Written task
Retype, without alteration, each line from the line containing "CENTCOM: İran’a yönelik yeni saldırılar" to the final line of the records.

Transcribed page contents
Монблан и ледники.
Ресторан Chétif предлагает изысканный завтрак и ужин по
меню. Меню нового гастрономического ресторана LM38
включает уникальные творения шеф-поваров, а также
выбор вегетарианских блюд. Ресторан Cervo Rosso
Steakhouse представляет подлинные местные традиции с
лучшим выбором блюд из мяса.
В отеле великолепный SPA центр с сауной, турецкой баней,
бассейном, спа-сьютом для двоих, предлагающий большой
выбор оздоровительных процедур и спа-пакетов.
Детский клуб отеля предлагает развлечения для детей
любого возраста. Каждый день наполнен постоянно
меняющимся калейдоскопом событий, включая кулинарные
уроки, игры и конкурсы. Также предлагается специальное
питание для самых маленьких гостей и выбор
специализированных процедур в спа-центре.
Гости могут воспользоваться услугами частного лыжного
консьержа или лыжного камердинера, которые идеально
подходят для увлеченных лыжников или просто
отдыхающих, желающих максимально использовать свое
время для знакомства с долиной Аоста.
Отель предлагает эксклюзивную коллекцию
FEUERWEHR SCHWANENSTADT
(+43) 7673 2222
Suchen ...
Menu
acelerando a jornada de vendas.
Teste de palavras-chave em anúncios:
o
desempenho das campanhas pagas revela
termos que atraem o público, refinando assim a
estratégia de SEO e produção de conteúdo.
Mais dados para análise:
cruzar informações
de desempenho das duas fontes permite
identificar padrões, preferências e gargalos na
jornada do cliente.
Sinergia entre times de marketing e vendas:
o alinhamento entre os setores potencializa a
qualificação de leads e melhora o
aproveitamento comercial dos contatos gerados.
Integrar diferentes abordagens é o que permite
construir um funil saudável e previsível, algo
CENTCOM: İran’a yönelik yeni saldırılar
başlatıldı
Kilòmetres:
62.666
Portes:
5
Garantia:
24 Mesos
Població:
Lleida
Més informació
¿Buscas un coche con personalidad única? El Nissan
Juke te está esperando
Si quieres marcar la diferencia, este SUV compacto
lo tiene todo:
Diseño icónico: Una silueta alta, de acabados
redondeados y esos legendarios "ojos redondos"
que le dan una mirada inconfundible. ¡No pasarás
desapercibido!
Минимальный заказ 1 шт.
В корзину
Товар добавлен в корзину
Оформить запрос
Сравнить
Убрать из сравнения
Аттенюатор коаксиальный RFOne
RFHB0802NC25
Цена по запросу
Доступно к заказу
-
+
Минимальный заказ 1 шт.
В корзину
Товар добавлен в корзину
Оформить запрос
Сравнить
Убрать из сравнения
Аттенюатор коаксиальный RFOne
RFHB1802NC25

Result of this exercise
CENTCOM: İran’a yönelik yeni saldırılar
başlatıldı
Kilòmetres:
62.666
Portes:
5
Garantia:
24 Mesos
Població:
Lleida
Més informació
¿Buscas un coche con personalidad única? El Nissan
Juke te está esperando
Si quieres marcar la diferencia, este SUV compacto
lo tiene todo:
Diseño icónico: Una silueta alta, de acabados
redondeados y esos legendarios "ojos redondos"
que le dan una mirada inconfundible. ¡No pasarás
desapercibido!
Минимальный заказ 1 шт.
В корзину
Товар добавлен в корзину
Оформить запрос
Сравнить
Убрать из сравнения
Аттенюатор коаксиальный RFOne
RFHB0802NC25
Цена по запросу
Доступно к заказу
-
+
Минимальный заказ 1 шт.
В корзину
Товар добавлен в корзину
Оформить запрос
Сравнить
Убрать из сравнения
Аттенюатор коаксиальный RFOne
RFHB1802NC25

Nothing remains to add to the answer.